Below are the records. Gather each line that holds "latest".
[[ Supplied material open ]]
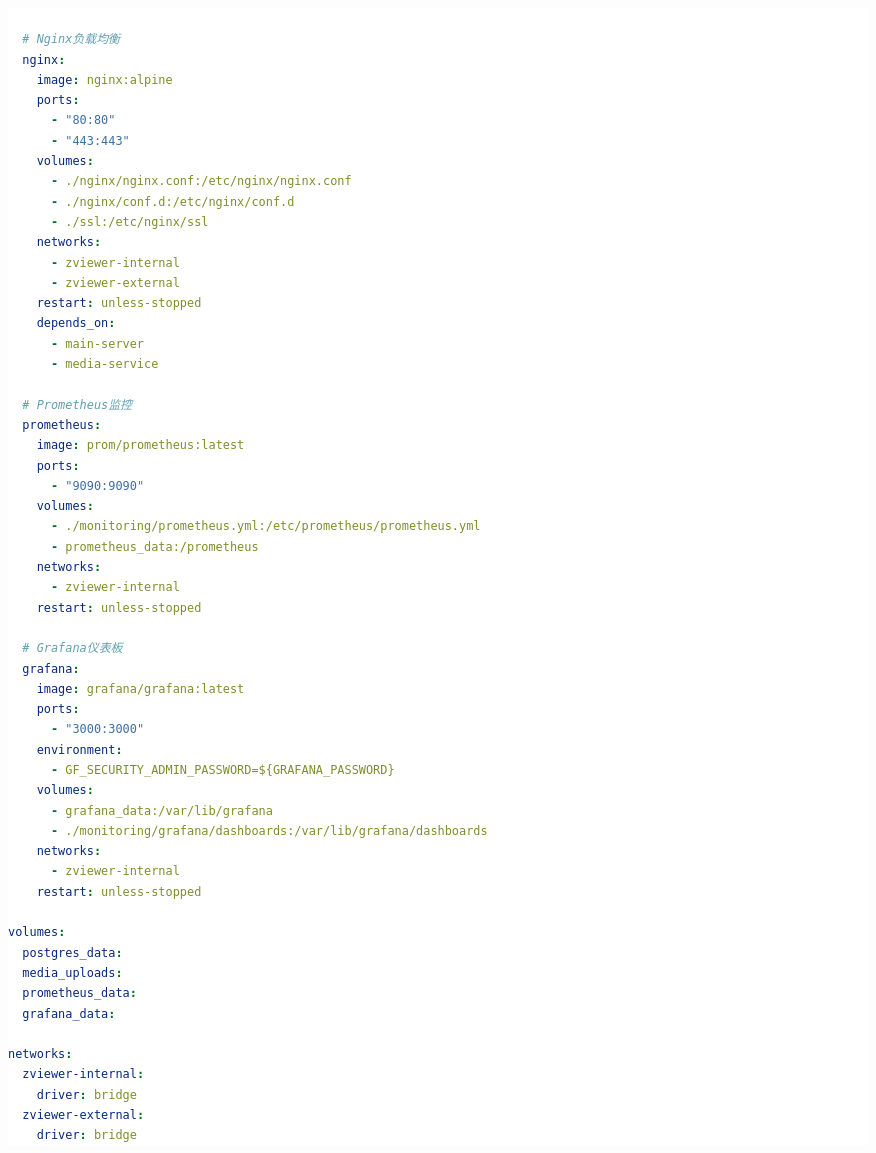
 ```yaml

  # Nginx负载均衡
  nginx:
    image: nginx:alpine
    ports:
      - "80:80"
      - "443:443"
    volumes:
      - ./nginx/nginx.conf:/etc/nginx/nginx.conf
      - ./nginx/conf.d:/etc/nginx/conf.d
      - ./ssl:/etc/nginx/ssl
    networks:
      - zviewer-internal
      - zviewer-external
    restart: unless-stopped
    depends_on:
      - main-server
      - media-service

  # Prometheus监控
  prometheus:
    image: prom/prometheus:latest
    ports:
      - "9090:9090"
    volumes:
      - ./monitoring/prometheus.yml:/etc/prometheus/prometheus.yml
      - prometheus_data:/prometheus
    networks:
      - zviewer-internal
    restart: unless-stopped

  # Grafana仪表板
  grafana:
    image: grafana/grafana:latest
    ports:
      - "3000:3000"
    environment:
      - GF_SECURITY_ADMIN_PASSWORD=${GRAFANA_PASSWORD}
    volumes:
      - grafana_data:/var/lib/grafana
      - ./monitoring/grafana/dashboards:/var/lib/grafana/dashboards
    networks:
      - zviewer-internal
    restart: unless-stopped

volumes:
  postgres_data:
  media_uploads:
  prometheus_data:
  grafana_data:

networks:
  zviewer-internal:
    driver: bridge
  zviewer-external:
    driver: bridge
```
[[ Supplied material closed ]]
[[ Supplied material open ]]
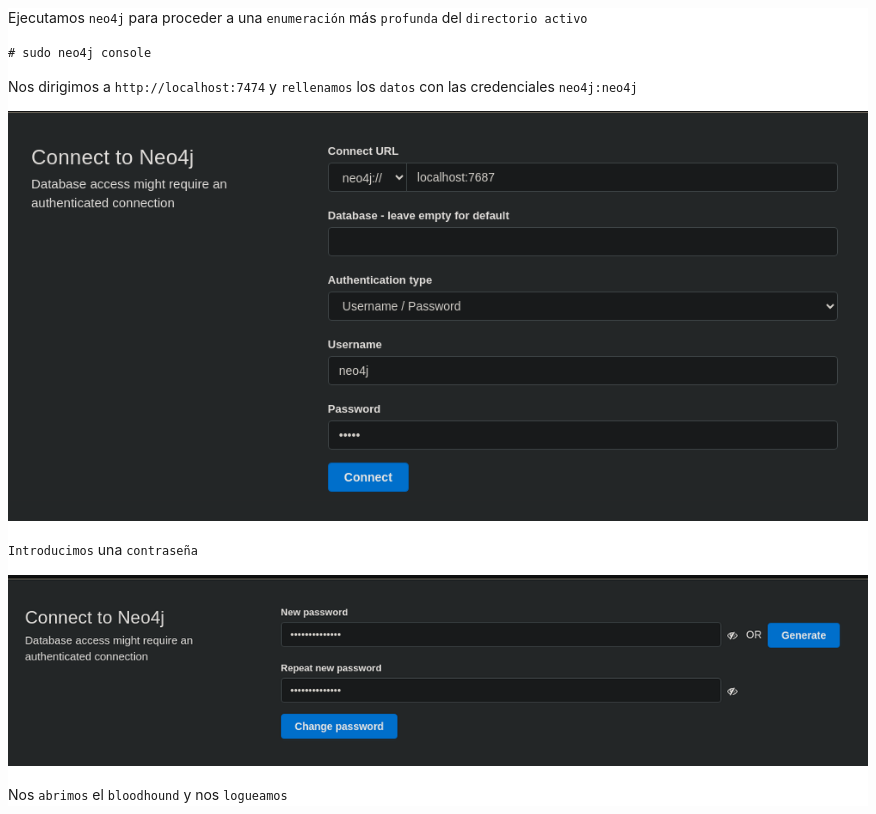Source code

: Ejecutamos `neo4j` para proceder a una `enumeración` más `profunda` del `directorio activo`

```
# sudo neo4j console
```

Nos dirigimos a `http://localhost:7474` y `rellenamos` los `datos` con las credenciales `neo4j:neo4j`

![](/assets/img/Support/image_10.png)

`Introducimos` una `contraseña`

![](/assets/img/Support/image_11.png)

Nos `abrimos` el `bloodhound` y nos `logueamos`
[[ Supplied material closed ]]
Solution to this exercise:
    image: prom/prometheus:latest
    image: grafana/grafana:latest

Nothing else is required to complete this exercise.